Sein und Zeit und Raum und Wort
Frankfurter Allgemeine Zeitung, 05.03.15
von Christoph Schütte

 

Wort für Wort hat die 1963 geborene Künstlerin in tage-, vielleicht wochenlanger Arbeit jedes einzelne „Sein“ aus dem mehr als 400 Seiten von Heideggers Hauptwerk ausgeschnitten und wie Käfer, Falter, Schmetterlinge jeden einzelnen der „Seins“- Begriffe so behutsam wie brutal auf Nadeln aufgespießt. Mag sein, das wird das „Sein“ als den „allgemeinsten“, in Wahrheit freilich, folgt man dem Philosophen, „dunkelsten“ Begriff kaum wirklich klären. Ein poetischeres, schlichteres, ein durchaus treffenderes Bild auch für den Zusammenhang von Sein und Zeit und Raum, wie es ihre im vergangenen Jahr entstandene Arbeit mit sanfter Ironie in der Frankfurter Galerie „Das Bilderhaus“ vorstellt, lässt sich indes zunächst einmal schwerlich denken.
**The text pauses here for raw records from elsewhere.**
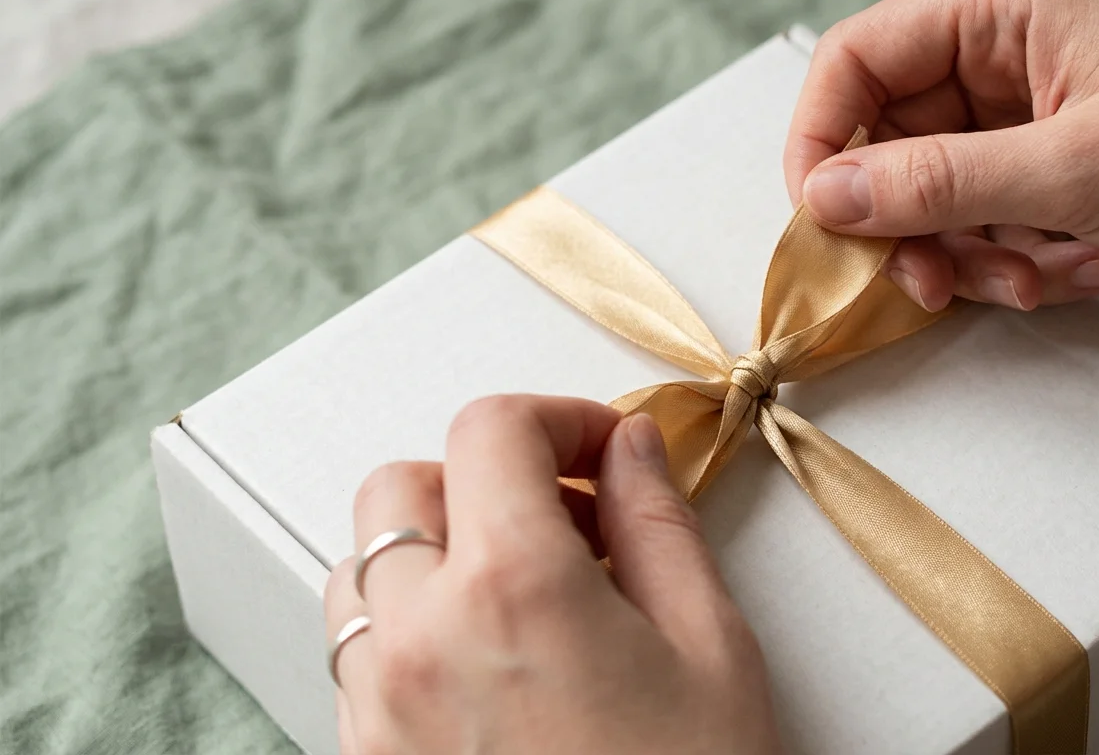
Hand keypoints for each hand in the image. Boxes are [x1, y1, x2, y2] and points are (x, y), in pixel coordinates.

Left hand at [324, 395, 780, 754]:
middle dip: (481, 476)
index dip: (556, 417)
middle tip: (566, 517)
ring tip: (524, 592)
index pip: (492, 432)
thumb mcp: (711, 646)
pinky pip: (359, 656)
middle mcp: (422, 639)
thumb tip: (631, 446)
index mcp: (515, 589)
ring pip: (363, 569)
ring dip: (434, 550)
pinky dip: (412, 626)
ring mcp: (379, 708)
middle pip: (401, 486)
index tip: (602, 446)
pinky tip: (493, 663)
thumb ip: (659, 523)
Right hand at [787, 0, 1098, 308]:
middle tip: (929, 279)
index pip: (862, 58)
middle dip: (911, 221)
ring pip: (941, 196)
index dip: (825, 136)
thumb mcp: (1072, 166)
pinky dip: (1020, 262)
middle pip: (894, 139)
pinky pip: (993, 225)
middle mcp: (1011, 57)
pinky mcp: (1062, 173)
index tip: (823, 215)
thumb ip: (936, 182)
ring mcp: (1035, 117)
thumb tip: (828, 197)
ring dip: (973, 255)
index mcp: (1007, 10)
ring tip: (1033, 279)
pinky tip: (1083, 269)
Seit Jahren schon ist Krebbers Material im wesentlichen Sprache, Text mithin (Wörter, Silben, Lettern), und ist ihr Medium vornehmlich Papier. Das gilt für ihre- mit Hilfe des Cutters buchstäblich entleerten – Buchobjekte ebenso wie für ihre Installationen und die klassisch filigranen Papierschnitte. Doch während sie etwa vor zwei Jahren in Kunstkulturkirche Allerheiligen mit ihren frei schwebenden Textbändern gleichsam die Stimmen der Erinnerung in den durch nichts als Text und Sprache konturierten Raum entließ, sind die daraus hervorgegangenen aktuellen, auf Hölderlins „Mnemosyne“ basierenden „Knoten“, „Zeichen“, „Haufen“ nicht nur hinsichtlich des ungleich bescheideneren Formats doch noch einmal wesentlich intimer.

„Ein Zeichen sind wir deutungslos/Schmerzlos sind wir und haben fast/Die Sprache in der Fremde verloren“, hebt Hölderlins Hymnus an und mit jedem einzelnen, der in seinem Objektrahmen schwebenden „Knoten“, mit jedem neuen „Zeichen“ will es dem Betrachter scheinen, als lote Krebber die Dichtung formal noch einmal neu und immer wieder anders aus. Kaum mehr als ein, zwei Worte lassen sich jeweils entziffern, erscheinen Hölderlins mal federleicht durch den Raum mäandrierende, ineinander verschlungene und zu Haufen verdichtete Verse dort ornamental gewunden, gespiegelt und gedreht. Und doch, hier möchte man es wahrlich gern glauben: „Sonnenschein/Am Boden sehn wir und trockenen Staub/Und tief mit Schatten die Wälder und es blühet/An Dächern der Rauch.